* [Trecho da página]:
"""

Entrevista com a psicóloga Karla Garcia Luiz
Caro leitor,
A entrevistada desse mês no Blog Deficiente Ciente é Karla Garcia Luiz, psicóloga, pós-graduada em Educação Especial, presidente do Conselho Municipal de Educação de Garopaba (SC) e colaboradora do Núcleo de Estudos Sobre a Deficiência da Universidade Federal de Santa Catarina (UFSC).
Acompanhe a entrevista que a linda Karla, gentilmente, concedeu ao blog.
Deficiente Ciente: Qual seu tipo de deficiência?
Karla Garcia Luiz: Tenho mobilidade reduzida em decorrência de ter nascido com Artrogripose Congênita Múltipla. Essa patologia refere-se a um congelamento das articulações (cotovelos, joelhos, punhos, tornozelos, etc).
D.C.: Qual foi a reação de sua família?
K.G: Bom, ninguém se prepara para ter um filho com deficiência, então foi um choque para os meus pais. Eu fui a primeira filha deles e, no início dos anos 80, quando nasci, não era possível detectar a Artrogripose ainda na gestação. Além disso, naquela época, não se falava tanto em deficiência, não existia o Google e o contato com outros pais de crianças com Artrogripose era bem mais restrito. Mas eles aprenderam a lidar muito bem com isso e puderam me ensinar, desde cedo, que somos todos iguais na diferença.
D.C: Conte um pouco sobre sua infância.
K.G.: Minha infância foi marcada por órteses, cirurgias, sessões de fisioterapia e muitas alegrias. Eu fui uma criança cercada de amigos e não tive dificuldades na escola. Minha família sempre me conferiu o status de pessoa antes de qualquer coisa, então sempre tive participação ativa na vida familiar e social. Embora possa parecer sofrido ter enfrentado as intervenções cirúrgicas, os gessos, os exercícios repetitivos, eu tenho muito mais coisas boas do que ruins como lembranças da minha infância, principalmente porque sei que tudo que conquistei foi construído não só pelos dispositivos de enfrentamento da deficiência, mas também pelas barreiras que enfrentei – que, aliás, todas as pessoas enfrentam em suas vidas.

"""

* [Linhas selecionadas]:

"""

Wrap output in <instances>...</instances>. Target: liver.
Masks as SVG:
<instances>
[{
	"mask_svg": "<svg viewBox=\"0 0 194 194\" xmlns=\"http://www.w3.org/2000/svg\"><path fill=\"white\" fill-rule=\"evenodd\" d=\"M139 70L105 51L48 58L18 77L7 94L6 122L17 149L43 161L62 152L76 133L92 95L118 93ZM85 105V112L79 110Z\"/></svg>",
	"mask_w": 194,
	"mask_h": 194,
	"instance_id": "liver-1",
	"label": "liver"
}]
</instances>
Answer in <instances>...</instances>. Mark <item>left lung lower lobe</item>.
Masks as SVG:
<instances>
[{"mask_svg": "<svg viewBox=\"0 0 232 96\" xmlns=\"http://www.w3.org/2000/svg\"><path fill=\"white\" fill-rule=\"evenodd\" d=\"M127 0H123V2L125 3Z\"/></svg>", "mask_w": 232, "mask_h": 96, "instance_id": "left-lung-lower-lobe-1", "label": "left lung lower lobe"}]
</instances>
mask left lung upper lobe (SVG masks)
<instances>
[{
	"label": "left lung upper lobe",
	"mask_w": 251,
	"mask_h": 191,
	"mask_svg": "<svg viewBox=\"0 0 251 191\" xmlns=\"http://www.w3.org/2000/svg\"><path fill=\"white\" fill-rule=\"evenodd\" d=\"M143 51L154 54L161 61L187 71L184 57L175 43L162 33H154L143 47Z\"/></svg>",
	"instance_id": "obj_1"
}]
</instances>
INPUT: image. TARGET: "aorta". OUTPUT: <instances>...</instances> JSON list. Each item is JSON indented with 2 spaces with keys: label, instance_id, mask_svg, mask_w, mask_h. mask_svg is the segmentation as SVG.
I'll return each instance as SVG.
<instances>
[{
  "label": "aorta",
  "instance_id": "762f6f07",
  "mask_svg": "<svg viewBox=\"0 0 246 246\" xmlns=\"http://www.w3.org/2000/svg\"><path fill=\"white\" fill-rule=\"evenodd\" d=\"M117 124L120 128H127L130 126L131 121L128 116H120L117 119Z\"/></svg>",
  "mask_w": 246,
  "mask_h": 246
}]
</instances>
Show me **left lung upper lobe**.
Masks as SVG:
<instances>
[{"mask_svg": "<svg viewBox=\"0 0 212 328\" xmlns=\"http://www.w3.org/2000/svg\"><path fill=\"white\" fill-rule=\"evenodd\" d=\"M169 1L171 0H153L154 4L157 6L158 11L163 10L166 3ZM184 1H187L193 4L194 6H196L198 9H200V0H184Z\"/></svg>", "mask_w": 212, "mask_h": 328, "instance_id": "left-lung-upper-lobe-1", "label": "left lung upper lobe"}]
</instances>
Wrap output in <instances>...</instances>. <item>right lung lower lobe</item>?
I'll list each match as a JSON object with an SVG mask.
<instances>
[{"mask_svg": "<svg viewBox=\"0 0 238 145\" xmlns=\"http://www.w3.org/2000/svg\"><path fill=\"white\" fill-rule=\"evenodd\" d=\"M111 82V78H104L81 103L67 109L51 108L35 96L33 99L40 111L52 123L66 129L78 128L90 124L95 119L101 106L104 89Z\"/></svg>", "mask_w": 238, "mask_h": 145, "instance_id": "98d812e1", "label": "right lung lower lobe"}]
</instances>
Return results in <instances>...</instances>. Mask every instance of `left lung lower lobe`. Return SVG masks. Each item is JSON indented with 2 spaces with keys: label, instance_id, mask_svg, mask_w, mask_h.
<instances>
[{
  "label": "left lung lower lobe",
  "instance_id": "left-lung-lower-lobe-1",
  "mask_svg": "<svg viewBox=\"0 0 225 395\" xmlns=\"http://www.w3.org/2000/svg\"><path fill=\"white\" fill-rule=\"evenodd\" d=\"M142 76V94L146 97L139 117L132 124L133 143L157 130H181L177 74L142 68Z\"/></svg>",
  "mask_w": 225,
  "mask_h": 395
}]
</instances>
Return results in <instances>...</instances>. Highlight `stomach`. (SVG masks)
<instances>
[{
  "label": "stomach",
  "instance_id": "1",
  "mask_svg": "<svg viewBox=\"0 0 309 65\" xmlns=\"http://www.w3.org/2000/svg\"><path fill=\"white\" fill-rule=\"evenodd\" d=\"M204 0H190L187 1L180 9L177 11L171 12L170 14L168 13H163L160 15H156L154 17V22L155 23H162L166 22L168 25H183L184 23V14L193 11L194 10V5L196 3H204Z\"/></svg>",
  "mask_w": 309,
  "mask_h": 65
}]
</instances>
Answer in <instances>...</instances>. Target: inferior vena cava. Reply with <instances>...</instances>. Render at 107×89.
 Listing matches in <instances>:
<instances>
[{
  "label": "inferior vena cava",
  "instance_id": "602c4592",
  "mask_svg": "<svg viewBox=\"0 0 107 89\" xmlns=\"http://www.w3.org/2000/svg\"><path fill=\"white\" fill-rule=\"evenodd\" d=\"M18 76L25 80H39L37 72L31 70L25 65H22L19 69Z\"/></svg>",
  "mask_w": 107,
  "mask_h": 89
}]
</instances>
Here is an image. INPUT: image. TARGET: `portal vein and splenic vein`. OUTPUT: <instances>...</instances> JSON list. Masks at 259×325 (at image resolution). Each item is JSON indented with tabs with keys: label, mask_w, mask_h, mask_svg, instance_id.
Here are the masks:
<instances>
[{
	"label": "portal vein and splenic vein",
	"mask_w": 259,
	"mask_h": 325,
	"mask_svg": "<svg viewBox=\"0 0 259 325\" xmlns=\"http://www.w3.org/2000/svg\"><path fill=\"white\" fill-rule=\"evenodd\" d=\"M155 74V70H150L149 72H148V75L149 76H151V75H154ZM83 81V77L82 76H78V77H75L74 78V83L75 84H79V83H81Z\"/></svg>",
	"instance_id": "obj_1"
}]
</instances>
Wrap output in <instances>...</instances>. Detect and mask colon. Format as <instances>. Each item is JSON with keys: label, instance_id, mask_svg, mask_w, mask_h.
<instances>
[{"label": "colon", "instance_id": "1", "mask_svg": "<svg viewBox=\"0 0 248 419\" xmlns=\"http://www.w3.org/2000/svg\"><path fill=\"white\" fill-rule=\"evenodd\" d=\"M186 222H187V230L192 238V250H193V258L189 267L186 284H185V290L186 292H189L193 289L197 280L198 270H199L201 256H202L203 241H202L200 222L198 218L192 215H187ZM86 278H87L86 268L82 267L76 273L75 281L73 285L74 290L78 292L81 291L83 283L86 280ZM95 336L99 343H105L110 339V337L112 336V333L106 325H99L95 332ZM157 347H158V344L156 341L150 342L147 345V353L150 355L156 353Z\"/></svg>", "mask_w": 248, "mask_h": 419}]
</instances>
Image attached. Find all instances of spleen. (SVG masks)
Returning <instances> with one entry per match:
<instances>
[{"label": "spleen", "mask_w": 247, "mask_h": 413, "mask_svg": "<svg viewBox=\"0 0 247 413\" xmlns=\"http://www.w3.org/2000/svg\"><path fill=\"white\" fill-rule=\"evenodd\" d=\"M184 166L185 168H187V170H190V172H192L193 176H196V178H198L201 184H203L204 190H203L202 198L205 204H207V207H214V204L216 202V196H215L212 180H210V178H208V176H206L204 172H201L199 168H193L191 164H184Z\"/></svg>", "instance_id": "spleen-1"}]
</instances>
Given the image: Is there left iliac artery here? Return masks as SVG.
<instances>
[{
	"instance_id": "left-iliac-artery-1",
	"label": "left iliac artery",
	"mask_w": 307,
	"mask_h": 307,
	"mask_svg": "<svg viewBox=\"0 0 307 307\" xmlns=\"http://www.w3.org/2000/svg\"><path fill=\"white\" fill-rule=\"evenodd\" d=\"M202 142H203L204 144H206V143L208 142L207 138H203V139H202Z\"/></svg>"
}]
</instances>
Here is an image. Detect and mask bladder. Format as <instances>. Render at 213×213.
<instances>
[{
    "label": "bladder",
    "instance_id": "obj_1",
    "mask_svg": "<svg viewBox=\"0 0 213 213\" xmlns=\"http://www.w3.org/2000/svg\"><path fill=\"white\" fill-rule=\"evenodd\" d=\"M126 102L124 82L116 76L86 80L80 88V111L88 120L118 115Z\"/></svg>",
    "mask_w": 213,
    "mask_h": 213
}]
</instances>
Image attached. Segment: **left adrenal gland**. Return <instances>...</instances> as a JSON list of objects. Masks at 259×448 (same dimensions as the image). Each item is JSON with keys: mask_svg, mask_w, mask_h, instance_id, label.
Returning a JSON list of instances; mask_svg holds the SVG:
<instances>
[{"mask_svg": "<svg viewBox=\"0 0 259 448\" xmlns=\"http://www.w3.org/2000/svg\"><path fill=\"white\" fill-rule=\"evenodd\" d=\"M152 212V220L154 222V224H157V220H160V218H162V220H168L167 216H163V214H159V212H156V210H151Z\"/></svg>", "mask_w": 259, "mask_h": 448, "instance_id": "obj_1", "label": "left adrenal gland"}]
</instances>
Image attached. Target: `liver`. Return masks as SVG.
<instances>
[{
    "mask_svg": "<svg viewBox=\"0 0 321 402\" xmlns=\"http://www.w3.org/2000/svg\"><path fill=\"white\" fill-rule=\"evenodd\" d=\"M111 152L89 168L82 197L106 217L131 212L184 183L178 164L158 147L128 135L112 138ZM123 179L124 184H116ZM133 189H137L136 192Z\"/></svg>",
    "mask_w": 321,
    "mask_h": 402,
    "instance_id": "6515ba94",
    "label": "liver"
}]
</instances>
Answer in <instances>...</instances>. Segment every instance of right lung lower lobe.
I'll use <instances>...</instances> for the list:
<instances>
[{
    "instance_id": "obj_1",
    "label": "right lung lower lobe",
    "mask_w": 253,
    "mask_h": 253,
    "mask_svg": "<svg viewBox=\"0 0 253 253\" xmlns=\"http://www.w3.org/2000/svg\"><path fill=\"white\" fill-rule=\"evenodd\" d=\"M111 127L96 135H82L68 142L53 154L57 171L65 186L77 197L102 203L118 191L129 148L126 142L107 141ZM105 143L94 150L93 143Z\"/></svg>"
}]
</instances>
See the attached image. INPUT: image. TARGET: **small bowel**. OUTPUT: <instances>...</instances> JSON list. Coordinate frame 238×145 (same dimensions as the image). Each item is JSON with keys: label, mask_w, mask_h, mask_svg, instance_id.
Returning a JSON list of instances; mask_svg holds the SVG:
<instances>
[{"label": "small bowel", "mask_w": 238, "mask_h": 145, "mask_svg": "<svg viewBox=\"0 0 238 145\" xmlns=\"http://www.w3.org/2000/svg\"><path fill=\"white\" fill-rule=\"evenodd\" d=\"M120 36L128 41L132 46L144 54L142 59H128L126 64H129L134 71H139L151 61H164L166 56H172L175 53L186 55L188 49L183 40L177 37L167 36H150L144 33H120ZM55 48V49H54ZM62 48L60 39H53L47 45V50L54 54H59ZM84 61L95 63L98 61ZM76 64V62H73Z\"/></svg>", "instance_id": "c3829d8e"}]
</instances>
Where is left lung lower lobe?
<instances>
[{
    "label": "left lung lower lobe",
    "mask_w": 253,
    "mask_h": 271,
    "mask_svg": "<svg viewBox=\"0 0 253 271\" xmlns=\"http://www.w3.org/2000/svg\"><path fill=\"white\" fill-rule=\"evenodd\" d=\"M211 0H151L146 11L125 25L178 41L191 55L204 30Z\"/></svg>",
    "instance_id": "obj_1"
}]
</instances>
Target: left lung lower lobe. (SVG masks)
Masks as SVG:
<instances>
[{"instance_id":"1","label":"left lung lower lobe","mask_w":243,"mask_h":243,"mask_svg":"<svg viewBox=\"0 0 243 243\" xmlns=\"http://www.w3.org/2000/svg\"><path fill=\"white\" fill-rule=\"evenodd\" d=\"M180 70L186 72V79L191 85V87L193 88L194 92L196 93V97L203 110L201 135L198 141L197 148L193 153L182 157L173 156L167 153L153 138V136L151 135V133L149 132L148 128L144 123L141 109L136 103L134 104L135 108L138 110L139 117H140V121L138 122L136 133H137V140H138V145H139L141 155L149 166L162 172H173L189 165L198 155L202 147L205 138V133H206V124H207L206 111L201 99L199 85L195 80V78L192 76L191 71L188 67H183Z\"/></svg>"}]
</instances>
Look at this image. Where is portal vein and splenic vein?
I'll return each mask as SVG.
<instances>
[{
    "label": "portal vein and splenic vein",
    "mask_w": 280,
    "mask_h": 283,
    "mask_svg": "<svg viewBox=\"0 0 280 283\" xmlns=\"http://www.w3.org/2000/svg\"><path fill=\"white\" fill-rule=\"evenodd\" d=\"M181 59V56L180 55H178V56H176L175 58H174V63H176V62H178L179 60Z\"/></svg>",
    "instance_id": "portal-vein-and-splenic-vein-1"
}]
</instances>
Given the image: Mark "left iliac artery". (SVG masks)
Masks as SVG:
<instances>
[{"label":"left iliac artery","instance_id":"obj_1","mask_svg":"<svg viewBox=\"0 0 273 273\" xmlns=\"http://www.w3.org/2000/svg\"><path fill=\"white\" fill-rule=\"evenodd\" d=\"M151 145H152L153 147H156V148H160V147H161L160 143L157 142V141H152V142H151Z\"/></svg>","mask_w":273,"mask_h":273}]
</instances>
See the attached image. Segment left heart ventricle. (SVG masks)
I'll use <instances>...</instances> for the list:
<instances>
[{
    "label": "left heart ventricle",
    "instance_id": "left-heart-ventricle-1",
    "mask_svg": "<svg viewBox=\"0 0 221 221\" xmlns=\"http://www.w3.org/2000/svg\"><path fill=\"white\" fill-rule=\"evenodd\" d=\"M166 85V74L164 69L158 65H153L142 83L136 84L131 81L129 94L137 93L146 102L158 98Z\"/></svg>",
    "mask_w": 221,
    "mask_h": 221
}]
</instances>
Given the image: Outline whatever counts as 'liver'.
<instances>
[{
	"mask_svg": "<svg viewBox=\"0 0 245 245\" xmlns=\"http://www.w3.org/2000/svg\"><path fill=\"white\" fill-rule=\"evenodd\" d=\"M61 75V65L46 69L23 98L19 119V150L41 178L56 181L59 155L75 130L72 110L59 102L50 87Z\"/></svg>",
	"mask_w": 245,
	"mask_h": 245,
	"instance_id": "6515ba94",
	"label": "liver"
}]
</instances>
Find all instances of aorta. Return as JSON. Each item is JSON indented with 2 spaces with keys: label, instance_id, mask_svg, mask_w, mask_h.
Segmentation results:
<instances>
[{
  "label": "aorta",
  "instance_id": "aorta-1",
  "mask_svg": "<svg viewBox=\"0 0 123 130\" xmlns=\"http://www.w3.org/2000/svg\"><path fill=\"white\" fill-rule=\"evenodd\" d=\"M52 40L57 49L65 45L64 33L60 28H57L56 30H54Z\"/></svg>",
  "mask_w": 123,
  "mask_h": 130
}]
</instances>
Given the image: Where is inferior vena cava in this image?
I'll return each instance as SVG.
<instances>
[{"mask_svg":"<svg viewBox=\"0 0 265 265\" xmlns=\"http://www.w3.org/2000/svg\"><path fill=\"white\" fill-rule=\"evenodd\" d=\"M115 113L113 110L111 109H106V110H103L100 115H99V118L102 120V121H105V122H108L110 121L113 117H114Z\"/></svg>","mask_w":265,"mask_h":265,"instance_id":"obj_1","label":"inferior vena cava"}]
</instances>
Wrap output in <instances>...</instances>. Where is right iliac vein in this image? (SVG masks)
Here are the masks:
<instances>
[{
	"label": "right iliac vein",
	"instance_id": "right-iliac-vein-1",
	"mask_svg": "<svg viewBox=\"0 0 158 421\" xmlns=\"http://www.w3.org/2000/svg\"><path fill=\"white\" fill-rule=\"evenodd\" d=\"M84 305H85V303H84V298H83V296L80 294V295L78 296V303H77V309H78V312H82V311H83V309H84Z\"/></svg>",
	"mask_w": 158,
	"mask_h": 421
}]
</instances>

"""

* [O que se pede]:
(A) De acordo com a entrevista, de qual município é o Conselho Municipal de Educação presidido por Karla Garcia Luiz?
(B) Reúna todas as linhas que contêm a palavra "Answer", levando em conta a distinção entre maiúsculas e minúsculas.

* [As soluções]:
(A) Garopaba (SC).

(B)
Answer in <instances>...</instances>. Mark <item>left lung lower lobe</item>.
Answer in <instances>...</instances>. Target: inferior vena cava. Reply with <instances>...</instances>. Render at 107×89.
Answer in <instances>...</instances>. Segment every instance of right lung lower lobe.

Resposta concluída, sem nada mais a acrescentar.